Richard Fuller is Member of Parliament for Bedford and Kempston.
The promotion, nurturing and consolidation of democracy amongst the nations of Africa should be seen as a positive imperative of British foreign policy. How energetically we respond as the people of Tunisia, Egypt, the Ivory Coast and others reach for freedom may determine a course of direction for nations across Africa.
Over the past decades, the West has moved from the era of “Wind of Change” , through the use of African dictatorships as proxies in the Cold War, the Band Aid generation that built, a now much critiqued, “aid dependency” view of Africa and now onward to the more hopeful embrace of African democracy and a growing consumer middle class.

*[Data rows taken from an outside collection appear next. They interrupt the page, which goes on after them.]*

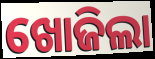
ଖୋଜିଲା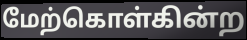
மேற்கொள்கின்ற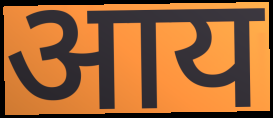
आयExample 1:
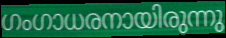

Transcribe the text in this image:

ഗംഗാധരനായിരുന്നു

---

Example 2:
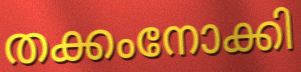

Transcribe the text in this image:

തക്കംനോക്കി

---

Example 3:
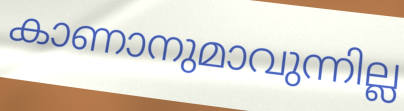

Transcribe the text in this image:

കാണാനുമാവുന്നില്ല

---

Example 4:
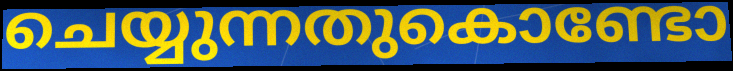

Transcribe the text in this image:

ചെയ്യുന്നതുകൊണ്ടോ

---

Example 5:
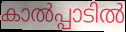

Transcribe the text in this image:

കാൽപ്പാടിൽ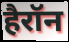
हैरॉन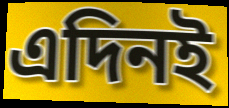
এদিনইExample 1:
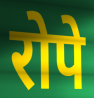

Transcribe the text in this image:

रोपे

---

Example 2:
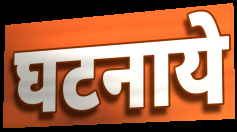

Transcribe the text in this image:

घटनाये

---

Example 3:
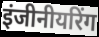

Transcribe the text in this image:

इंजीनीयरिंग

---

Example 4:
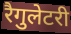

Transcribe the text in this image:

रैगुलेटरी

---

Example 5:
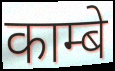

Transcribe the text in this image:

काम्बे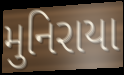
મુનિરાયા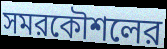
সমরকৌশলের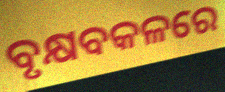
ବୃକ୍ଷବକଳରେ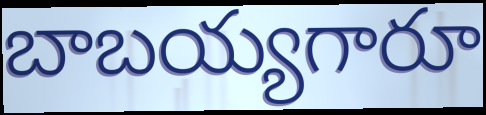
బాబయ్యగారూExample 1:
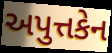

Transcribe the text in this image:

અપુત્તકેન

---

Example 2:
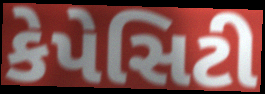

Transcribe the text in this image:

કેપેસિટી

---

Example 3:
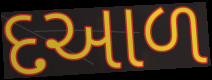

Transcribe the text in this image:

દઆળ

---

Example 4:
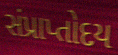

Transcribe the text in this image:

સંપ્રાપ્તોદય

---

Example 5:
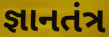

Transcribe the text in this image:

જ્ઞાનતંત્રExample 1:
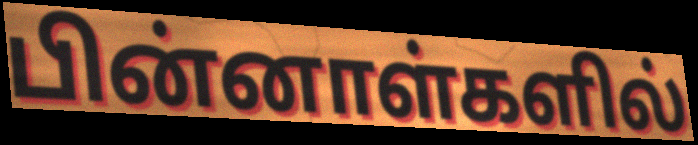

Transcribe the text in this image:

பின்னாள்களில்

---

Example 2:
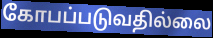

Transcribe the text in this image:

கோபப்படுவதில்லை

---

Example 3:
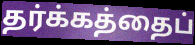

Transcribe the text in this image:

தர்க்கத்தைப்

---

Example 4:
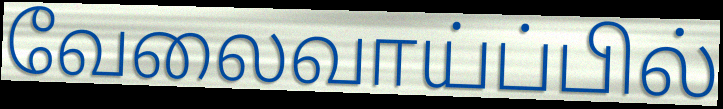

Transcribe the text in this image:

வேலைவாய்ப்பில்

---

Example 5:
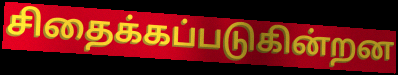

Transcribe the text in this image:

சிதைக்கப்படுகின்றன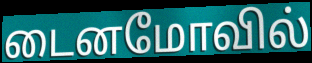
டைனமோவில்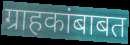
ग्राहकांबाबत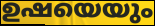
ഉഷയെയും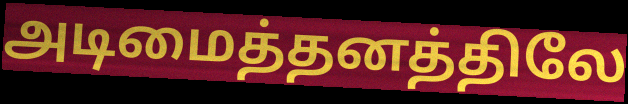
அடிமைத்தனத்திலே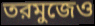
তরমুজেওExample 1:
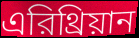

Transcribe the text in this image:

এরিথ্রিয়ান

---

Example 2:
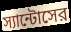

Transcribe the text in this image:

স্যান্টোসের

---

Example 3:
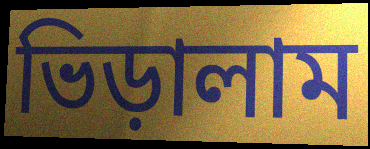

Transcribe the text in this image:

ভিড়ালাম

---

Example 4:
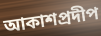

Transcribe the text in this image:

আকাশপ্রদীপ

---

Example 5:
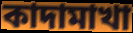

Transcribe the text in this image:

কাদামাখা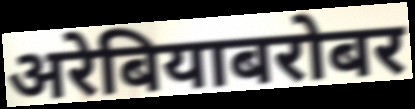
अरेबियाबरोबर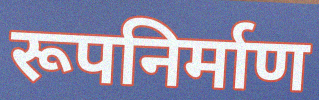
रूपनिर्माणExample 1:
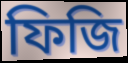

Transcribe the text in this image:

ফিজি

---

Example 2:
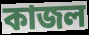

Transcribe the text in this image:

কাজল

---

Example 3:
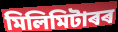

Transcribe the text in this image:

মিলিমিটাৰৰ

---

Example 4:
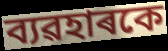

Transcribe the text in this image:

ব্যৱহাৰকে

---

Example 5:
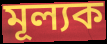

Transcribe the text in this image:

মূল্যকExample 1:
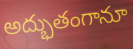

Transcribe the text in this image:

అద్భుతంగానూ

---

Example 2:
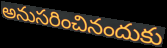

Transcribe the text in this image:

అనుసరించినందుకు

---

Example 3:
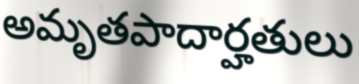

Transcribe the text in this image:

అమృతపాదార్హతులు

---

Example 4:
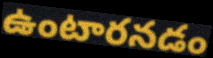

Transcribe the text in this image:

ఉంటారనడం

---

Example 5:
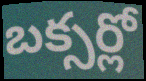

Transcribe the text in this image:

బక్సర్లోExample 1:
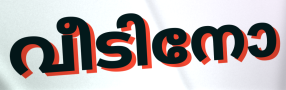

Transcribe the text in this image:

വീടിനോ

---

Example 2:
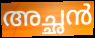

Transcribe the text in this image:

അച്ഛൻ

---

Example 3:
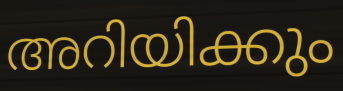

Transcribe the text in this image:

അറിയിക്കും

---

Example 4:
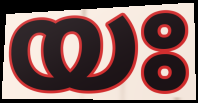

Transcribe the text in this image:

യഃ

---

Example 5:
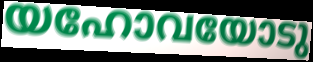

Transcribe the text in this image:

യഹോവയോടു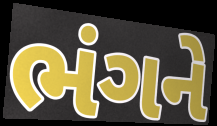
ભંગને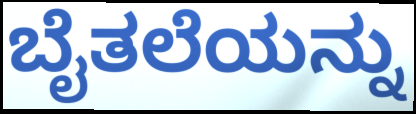
ಬೈತಲೆಯನ್ನುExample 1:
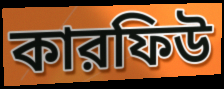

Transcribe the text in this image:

কারফিউ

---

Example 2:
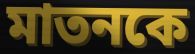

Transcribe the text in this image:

মাতনকে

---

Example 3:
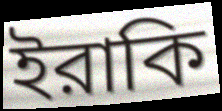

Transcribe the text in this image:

ইরাকি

Challenges no doubt remain, from the continuing needs for aid and development, to the menacing evils of dictators growing daily more conscious that their time may soon be up. However, the opportunities outweigh the challenges and those who love freedom have good cause to reach out and assist.

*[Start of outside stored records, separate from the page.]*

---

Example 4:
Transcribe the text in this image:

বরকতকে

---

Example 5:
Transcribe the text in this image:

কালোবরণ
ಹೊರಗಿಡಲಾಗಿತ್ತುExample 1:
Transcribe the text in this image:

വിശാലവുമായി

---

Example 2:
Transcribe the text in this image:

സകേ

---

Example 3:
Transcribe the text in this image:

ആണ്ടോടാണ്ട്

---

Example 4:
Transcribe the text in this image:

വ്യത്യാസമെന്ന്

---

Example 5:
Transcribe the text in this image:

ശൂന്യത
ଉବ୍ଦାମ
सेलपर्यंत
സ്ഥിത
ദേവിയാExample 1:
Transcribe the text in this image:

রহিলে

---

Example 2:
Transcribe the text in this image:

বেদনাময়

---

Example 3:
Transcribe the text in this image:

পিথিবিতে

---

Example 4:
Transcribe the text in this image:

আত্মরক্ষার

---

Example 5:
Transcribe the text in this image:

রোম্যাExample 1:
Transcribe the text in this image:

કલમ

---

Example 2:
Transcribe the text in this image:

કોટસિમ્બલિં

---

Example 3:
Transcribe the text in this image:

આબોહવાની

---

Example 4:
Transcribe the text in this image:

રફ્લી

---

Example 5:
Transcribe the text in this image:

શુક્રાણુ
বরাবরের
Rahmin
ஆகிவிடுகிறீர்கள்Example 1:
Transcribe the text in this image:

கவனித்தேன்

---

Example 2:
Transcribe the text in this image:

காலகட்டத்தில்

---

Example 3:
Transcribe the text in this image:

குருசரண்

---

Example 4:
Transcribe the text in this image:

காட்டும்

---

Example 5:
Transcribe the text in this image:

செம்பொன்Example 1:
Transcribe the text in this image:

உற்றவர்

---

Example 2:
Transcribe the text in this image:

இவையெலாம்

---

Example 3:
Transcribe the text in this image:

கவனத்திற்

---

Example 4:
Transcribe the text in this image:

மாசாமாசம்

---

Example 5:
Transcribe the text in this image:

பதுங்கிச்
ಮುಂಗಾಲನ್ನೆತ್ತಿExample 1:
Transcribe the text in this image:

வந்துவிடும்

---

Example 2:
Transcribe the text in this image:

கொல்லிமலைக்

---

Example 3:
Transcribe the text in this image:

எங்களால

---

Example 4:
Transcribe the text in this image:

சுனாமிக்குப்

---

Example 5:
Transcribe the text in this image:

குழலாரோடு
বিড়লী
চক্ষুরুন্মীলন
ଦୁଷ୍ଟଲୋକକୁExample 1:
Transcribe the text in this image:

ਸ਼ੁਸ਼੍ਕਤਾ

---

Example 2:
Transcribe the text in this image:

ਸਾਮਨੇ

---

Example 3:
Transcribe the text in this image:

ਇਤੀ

The key characteristic of the Tunisian revolution was not its apparent spontaneity and the immediacy of Ben-Ali’s exile; it was that it was a home-grown, broad based expression of a people. The revolution was not imposed from outside, it was not partisan and it was not religious. The interim government under Md Ghannouchi is working hard to fill the power vacuum that naturally occurred as a result of this and to prepare the grounds for free elections. No easy task.